- [Exercise]
After finding the line with "Running the tests" in the entries below, retype exactly each line from there through the line with "Apache JMeter may", including that final line.

- [Source information]
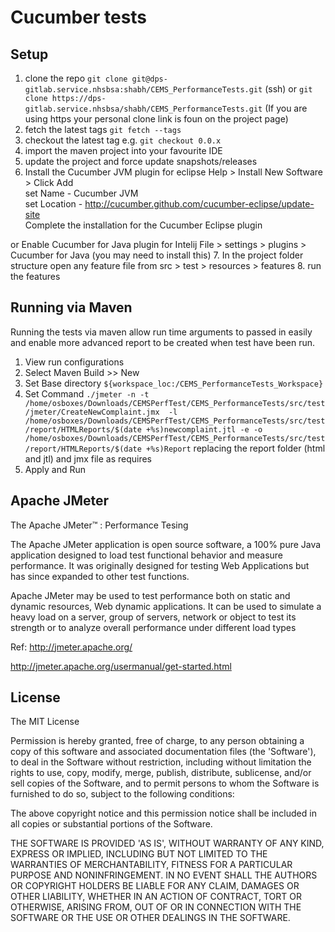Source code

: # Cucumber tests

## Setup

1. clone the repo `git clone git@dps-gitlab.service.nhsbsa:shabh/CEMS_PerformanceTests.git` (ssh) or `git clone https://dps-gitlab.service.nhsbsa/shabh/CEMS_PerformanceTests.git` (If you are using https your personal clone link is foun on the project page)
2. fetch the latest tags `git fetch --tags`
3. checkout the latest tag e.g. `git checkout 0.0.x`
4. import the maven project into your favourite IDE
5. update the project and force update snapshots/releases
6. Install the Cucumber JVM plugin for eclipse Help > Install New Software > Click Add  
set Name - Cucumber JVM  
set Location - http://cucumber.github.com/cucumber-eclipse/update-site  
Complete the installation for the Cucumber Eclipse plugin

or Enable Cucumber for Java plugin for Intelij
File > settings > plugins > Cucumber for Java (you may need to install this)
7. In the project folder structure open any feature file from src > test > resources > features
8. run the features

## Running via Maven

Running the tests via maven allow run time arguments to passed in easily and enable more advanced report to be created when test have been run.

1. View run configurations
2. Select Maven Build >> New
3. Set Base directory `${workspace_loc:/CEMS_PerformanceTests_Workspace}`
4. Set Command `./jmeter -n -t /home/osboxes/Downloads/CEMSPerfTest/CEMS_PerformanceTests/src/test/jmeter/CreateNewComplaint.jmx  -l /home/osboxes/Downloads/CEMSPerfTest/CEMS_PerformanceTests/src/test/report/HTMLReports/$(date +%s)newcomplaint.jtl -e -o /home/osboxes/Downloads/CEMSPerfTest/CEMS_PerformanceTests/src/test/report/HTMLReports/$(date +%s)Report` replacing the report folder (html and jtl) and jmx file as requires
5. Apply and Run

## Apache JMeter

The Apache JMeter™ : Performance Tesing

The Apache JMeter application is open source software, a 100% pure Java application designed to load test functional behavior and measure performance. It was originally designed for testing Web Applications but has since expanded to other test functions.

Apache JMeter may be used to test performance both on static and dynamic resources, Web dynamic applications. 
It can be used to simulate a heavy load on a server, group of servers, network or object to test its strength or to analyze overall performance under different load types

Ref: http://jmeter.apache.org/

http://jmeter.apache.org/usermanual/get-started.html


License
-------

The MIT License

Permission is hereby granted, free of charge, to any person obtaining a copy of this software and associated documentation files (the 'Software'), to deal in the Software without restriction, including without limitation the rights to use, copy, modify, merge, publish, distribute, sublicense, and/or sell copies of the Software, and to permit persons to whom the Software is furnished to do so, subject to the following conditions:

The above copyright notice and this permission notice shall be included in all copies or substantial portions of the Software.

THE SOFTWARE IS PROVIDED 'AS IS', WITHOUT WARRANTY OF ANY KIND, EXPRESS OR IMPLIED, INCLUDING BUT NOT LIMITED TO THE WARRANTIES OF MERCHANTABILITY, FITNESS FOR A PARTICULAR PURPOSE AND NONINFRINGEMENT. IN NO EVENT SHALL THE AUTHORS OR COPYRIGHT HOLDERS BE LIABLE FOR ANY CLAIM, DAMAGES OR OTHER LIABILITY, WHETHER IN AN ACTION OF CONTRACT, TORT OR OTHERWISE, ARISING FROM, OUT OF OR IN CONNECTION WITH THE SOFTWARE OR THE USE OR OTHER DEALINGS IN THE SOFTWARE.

* * *

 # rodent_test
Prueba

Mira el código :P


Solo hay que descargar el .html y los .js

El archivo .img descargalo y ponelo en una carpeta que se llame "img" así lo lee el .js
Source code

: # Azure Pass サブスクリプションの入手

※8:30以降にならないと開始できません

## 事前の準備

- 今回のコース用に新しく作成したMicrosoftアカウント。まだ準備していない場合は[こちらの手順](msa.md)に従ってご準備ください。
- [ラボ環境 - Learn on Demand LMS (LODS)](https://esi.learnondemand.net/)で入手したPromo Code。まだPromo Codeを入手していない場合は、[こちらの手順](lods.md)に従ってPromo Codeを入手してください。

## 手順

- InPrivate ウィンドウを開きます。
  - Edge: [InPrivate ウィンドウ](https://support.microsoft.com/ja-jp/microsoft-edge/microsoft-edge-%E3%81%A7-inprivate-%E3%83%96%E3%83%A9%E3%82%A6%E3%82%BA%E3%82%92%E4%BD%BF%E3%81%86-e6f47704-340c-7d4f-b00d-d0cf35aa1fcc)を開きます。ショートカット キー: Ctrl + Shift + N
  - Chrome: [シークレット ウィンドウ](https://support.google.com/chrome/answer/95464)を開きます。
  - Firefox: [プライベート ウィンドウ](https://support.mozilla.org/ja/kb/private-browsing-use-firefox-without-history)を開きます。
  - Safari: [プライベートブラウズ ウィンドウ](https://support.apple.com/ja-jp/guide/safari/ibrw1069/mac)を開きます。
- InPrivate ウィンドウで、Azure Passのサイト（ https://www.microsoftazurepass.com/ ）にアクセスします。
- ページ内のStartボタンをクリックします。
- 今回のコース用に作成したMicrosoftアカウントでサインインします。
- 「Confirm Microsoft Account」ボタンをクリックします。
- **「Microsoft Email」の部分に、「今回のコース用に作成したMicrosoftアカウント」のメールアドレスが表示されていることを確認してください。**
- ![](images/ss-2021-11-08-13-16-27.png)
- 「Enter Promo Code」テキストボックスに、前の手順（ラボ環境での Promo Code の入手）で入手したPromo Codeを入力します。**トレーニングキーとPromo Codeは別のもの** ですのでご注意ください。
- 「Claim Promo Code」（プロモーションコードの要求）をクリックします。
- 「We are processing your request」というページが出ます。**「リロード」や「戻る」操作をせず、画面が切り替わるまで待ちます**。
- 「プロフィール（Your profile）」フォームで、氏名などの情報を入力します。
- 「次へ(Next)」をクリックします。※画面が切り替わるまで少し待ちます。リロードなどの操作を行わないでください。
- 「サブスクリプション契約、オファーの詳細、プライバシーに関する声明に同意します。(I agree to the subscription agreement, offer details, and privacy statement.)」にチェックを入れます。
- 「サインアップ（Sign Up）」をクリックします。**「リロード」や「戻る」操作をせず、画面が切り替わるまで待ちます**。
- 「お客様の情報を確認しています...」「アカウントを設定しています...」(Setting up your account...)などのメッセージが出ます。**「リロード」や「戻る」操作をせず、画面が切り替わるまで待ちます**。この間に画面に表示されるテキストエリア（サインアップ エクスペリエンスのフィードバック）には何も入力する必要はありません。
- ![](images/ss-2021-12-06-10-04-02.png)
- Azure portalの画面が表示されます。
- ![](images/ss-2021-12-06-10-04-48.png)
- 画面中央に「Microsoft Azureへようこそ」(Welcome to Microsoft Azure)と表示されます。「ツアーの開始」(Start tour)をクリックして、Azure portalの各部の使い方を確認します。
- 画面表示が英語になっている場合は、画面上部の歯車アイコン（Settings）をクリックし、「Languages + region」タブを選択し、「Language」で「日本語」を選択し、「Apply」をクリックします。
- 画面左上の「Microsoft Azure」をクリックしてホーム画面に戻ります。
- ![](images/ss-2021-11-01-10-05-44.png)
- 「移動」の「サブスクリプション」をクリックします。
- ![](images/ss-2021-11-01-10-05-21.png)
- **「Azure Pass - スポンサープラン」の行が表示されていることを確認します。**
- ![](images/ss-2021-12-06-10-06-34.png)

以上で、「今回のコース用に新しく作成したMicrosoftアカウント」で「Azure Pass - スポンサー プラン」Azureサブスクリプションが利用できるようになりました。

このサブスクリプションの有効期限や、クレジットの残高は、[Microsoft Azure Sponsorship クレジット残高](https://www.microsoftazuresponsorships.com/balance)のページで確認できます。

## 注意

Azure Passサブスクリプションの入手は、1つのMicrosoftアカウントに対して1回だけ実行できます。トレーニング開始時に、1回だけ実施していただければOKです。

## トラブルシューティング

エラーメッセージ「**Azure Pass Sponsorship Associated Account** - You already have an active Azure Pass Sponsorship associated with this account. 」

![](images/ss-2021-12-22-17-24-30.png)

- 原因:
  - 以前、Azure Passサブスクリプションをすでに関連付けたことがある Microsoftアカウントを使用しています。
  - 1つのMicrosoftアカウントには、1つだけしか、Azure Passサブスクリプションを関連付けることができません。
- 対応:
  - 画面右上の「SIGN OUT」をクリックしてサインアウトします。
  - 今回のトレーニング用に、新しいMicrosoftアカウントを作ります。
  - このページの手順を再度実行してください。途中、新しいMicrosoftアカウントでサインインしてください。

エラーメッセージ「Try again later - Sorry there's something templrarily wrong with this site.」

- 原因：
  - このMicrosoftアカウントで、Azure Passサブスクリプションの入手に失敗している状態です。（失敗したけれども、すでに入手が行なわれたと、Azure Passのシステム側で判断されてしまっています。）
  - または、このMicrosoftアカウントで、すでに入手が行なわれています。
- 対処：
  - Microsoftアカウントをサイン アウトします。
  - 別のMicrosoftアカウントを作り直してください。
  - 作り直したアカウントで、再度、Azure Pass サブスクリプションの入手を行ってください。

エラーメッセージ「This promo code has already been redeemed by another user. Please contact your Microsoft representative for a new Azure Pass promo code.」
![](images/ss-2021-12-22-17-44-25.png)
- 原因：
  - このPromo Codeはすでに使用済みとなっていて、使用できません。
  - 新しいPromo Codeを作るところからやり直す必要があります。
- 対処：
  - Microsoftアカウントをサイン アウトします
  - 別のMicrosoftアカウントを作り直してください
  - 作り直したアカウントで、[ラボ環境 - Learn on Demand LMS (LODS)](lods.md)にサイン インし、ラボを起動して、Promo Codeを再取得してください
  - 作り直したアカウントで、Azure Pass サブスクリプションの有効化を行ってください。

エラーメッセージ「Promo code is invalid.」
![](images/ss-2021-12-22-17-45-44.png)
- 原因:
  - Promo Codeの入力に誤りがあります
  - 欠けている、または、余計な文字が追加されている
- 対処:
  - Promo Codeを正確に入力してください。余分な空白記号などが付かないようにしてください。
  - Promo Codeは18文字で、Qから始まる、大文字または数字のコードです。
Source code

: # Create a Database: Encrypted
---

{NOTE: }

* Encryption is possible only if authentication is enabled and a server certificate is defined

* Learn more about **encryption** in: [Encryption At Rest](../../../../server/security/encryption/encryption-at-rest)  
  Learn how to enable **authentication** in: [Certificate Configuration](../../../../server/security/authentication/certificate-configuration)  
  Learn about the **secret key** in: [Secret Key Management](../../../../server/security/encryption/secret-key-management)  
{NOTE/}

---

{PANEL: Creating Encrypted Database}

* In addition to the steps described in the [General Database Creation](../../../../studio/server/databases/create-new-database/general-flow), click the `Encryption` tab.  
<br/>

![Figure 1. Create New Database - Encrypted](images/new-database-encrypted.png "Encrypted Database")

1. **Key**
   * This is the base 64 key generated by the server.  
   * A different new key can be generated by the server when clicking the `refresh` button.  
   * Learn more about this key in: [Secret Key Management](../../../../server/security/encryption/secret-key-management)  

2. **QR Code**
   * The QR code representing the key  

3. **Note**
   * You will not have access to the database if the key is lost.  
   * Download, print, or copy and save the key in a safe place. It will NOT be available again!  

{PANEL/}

==

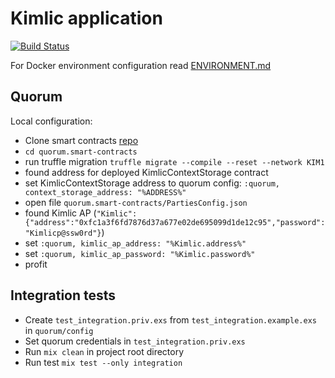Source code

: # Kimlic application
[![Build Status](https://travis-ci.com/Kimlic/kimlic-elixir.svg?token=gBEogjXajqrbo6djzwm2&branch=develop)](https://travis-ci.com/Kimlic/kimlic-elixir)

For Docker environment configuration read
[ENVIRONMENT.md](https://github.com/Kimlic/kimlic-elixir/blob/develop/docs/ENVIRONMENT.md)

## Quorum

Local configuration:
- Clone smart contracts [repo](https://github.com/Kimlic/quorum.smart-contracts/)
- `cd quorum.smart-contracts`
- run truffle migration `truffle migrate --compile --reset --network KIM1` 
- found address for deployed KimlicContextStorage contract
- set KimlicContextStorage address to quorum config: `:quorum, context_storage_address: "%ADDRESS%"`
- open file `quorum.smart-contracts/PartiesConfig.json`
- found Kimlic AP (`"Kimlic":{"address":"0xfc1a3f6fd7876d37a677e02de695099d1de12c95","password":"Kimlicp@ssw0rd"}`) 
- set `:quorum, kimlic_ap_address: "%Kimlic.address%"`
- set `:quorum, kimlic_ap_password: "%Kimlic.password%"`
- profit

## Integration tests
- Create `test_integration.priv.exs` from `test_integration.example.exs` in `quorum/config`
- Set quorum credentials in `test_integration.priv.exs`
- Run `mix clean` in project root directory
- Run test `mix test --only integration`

- [Solution for this problem]
Running the tests via maven allow run time arguments to passed in easily and enable more advanced report to be created when test have been run.

1. View run configurations
2. Select Maven Build >> New
3. Set Base directory `${workspace_loc:/CEMS_PerformanceTests_Workspace}`
4. Set Command `./jmeter -n -t /home/osboxes/Downloads/CEMSPerfTest/CEMS_PerformanceTests/src/test/jmeter/CreateNewComplaint.jmx  -l /home/osboxes/Downloads/CEMSPerfTest/CEMS_PerformanceTests/src/test/report/HTMLReports/$(date +%s)newcomplaint.jtl -e -o /home/osboxes/Downloads/CEMSPerfTest/CEMS_PerformanceTests/src/test/report/HTMLReports/$(date +%s)Report` replacing the report folder (html and jtl) and jmx file as requires
5. Apply and Run

## Apache JMeter

The Apache JMeter™ : Performance Tesing

The Apache JMeter application is open source software, a 100% pure Java application designed to load test functional behavior and measure performance. It was originally designed for testing Web Applications but has since expanded to other test functions.

Apache JMeter may be used to test performance both on static and dynamic resources, Web dynamic applications. 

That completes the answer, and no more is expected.